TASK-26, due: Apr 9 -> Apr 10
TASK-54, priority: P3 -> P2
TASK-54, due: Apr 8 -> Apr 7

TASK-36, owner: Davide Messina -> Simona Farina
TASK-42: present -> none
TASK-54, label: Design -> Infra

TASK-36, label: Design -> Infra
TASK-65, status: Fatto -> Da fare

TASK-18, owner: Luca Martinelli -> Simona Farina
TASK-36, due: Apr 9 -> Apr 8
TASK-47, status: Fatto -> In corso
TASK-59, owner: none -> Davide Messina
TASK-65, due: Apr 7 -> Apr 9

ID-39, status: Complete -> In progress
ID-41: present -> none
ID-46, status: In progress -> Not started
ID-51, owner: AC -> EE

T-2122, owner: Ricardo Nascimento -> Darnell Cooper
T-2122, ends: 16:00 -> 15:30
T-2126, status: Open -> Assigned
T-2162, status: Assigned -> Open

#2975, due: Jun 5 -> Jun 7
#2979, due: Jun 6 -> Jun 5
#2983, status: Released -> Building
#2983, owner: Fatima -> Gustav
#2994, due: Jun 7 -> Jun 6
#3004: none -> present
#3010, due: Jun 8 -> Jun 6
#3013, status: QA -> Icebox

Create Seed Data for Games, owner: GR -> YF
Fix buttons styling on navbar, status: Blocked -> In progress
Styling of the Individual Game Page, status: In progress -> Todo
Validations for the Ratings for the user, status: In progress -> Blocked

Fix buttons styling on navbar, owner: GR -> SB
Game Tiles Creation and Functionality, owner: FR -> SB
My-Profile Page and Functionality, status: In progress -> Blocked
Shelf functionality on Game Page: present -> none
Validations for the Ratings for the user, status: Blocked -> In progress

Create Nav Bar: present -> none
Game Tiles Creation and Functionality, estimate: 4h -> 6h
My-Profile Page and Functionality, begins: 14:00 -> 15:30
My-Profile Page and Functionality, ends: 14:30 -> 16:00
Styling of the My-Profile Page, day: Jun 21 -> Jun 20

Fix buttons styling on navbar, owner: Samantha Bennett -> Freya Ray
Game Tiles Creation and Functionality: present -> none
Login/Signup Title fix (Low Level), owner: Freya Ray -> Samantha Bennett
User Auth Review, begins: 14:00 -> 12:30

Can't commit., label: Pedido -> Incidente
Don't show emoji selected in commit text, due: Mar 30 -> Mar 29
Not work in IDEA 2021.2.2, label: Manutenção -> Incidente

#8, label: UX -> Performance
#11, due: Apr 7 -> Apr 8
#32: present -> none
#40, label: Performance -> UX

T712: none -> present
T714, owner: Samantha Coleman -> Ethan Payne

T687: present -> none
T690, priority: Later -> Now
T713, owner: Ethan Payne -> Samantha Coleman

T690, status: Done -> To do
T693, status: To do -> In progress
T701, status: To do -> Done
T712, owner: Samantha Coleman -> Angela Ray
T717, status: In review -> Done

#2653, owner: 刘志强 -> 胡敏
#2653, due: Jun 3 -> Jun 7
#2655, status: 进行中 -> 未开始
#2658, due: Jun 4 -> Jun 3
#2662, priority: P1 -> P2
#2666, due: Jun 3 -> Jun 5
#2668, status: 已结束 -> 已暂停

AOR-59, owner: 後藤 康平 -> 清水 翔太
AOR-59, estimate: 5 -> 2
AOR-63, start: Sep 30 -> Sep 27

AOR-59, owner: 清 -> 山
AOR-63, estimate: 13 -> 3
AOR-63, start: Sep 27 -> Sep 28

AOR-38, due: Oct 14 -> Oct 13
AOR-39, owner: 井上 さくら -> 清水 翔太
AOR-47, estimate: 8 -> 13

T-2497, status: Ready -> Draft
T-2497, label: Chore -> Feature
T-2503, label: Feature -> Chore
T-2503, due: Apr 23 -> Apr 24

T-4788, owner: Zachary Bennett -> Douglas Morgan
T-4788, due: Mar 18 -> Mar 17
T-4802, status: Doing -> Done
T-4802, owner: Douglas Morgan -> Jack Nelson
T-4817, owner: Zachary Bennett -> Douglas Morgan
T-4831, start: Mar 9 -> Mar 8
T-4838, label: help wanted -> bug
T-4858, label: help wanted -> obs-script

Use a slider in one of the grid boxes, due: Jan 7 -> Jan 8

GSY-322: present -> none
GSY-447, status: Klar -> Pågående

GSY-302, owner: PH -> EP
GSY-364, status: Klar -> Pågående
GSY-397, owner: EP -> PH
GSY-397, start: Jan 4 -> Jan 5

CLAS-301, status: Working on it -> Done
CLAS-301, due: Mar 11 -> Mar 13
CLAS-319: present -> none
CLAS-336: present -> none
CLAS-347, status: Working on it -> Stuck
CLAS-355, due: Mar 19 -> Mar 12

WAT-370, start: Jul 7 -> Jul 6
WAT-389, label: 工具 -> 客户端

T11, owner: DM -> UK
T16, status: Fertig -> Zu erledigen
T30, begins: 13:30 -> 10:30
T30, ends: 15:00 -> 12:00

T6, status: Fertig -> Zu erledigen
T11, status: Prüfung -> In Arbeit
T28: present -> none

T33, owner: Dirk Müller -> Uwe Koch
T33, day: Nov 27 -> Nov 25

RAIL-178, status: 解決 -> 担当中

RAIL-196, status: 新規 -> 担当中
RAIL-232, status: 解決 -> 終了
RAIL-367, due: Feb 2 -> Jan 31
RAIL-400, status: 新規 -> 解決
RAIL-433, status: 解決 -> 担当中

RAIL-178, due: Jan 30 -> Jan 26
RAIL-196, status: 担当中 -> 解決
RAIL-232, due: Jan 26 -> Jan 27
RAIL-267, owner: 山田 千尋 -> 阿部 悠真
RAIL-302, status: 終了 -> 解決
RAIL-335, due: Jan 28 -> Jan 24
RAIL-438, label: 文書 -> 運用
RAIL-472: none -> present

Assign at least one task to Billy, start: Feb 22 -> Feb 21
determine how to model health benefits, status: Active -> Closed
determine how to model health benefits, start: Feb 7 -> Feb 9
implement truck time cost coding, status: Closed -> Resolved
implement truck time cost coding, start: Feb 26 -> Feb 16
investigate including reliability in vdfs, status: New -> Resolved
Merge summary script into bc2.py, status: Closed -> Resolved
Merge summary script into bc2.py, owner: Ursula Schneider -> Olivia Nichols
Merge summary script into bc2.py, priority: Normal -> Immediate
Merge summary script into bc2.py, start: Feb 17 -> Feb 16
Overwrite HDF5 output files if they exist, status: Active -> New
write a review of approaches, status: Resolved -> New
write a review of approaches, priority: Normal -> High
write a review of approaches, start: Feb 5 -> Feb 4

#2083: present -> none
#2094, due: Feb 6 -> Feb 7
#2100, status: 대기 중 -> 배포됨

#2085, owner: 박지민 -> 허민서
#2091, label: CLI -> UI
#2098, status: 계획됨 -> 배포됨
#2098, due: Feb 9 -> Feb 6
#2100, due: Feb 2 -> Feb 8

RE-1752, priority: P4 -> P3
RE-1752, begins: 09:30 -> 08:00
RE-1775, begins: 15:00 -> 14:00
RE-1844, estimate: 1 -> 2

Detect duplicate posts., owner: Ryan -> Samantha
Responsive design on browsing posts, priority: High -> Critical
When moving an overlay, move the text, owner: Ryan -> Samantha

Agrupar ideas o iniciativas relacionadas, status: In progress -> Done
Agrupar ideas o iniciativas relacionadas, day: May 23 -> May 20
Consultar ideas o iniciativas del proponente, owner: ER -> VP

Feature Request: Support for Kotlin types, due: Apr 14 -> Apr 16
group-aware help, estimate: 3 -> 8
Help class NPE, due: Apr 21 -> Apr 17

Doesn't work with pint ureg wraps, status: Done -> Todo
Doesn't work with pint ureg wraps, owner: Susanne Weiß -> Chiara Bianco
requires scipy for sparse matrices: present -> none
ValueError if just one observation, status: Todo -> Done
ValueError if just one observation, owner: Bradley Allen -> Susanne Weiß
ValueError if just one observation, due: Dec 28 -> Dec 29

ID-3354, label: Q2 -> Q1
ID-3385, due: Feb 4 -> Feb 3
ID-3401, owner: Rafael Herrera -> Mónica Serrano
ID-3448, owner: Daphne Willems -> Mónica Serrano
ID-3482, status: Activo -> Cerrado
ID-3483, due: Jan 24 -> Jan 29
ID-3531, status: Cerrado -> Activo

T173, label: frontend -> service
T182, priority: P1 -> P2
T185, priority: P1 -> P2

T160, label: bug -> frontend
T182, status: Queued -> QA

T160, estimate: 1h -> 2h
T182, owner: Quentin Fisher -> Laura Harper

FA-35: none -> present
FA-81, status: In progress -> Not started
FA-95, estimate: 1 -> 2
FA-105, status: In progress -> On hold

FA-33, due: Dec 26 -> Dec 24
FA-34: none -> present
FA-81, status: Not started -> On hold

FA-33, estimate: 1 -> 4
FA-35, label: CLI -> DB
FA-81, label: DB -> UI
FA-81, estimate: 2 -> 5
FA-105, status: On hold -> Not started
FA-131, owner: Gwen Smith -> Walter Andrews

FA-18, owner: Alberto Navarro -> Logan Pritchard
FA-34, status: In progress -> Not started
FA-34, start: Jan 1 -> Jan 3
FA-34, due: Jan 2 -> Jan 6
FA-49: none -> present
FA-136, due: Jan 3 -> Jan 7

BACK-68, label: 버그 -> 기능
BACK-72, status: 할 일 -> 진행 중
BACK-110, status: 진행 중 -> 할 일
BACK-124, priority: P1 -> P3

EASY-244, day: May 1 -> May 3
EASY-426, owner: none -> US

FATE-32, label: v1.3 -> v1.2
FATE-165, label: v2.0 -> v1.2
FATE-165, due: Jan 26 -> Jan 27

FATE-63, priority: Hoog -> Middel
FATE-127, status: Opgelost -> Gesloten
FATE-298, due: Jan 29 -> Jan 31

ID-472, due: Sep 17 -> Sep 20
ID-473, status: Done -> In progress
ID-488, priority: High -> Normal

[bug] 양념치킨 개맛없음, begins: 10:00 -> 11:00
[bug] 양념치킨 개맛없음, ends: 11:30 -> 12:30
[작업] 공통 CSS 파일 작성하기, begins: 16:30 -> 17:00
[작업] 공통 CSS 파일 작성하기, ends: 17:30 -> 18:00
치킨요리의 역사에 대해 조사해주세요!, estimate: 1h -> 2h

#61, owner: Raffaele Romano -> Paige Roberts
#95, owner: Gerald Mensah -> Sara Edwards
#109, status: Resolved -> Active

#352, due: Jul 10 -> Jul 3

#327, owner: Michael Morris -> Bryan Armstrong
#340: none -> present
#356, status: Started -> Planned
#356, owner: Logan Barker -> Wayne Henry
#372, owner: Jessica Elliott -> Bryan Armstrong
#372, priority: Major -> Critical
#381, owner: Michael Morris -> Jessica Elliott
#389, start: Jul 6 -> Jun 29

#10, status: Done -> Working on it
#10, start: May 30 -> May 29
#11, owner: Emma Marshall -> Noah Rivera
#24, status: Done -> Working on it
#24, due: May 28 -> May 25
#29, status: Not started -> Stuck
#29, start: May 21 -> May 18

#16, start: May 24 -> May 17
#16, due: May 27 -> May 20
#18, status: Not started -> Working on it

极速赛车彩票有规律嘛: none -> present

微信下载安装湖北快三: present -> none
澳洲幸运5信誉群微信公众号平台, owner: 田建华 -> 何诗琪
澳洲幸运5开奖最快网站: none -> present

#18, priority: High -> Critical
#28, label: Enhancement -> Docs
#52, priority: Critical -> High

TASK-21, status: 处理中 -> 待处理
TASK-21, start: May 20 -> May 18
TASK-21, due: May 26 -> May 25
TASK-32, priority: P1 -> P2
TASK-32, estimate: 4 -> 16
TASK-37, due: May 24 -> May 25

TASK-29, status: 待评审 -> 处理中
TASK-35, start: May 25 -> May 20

::::

▸ **TASK OBJECTIVE**
Your answer should be the exact lines above from the one with "T-2126, status: Open -> Assigned" through the one with "AOR-63, start: Sep 27 -> Sep 28", both included, and nothing besides.

▸ **RESULT BELOW**
T-2126, status: Open -> Assigned
T-2162, status: Assigned -> Open

#2975, due: Jun 5 -> Jun 7
#2979, due: Jun 6 -> Jun 5
#2983, status: Released -> Building
#2983, owner: Fatima -> Gustav
#2994, due: Jun 7 -> Jun 6
#3004: none -> present
#3010, due: Jun 8 -> Jun 6
#3013, status: QA -> Icebox

Create Seed Data for Games, owner: GR -> YF
Fix buttons styling on navbar, status: Blocked -> In progress
Styling of the Individual Game Page, status: In progress -> Todo
Validations for the Ratings for the user, status: In progress -> Blocked

Fix buttons styling on navbar, owner: GR -> SB
Game Tiles Creation and Functionality, owner: FR -> SB
My-Profile Page and Functionality, status: In progress -> Blocked
Shelf functionality on Game Page: present -> none
Validations for the Ratings for the user, status: Blocked -> In progress

Create Nav Bar: present -> none
Game Tiles Creation and Functionality, estimate: 4h -> 6h
My-Profile Page and Functionality, begins: 14:00 -> 15:30
My-Profile Page and Functionality, ends: 14:30 -> 16:00
Styling of the My-Profile Page, day: Jun 21 -> Jun 20

Fix buttons styling on navbar, owner: Samantha Bennett -> Freya Ray
Game Tiles Creation and Functionality: present -> none
Login/Signup Title fix (Low Level), owner: Freya Ray -> Samantha Bennett
User Auth Review, begins: 14:00 -> 12:30

Can't commit., label: Pedido -> Incidente
Don't show emoji selected in commit text, due: Mar 30 -> Mar 29
Not work in IDEA 2021.2.2, label: Manutenção -> Incidente

#8, label: UX -> Performance
#11, due: Apr 7 -> Apr 8
#32: present -> none
#40, label: Performance -> UX

T712: none -> present
T714, owner: Samantha Coleman -> Ethan Payne

T687: present -> none
T690, priority: Later -> Now
T713, owner: Ethan Payne -> Samantha Coleman

T690, status: Done -> To do
T693, status: To do -> In progress
T701, status: To do -> Done
T712, owner: Samantha Coleman -> Angela Ray
T717, status: In review -> Done

#2653, owner: 刘志强 -> 胡敏
#2653, due: Jun 3 -> Jun 7
#2655, status: 进行中 -> 未开始
#2658, due: Jun 4 -> Jun 3
#2662, priority: P1 -> P2
#2666, due: Jun 3 -> Jun 5
#2668, status: 已结束 -> 已暂停

AOR-59, owner: 後藤 康平 -> 清水 翔太
AOR-59, estimate: 5 -> 2
AOR-63, start: Sep 30 -> Sep 27

AOR-59, owner: 清 -> 山
AOR-63, estimate: 13 -> 3
AOR-63, start: Sep 27 -> Sep 28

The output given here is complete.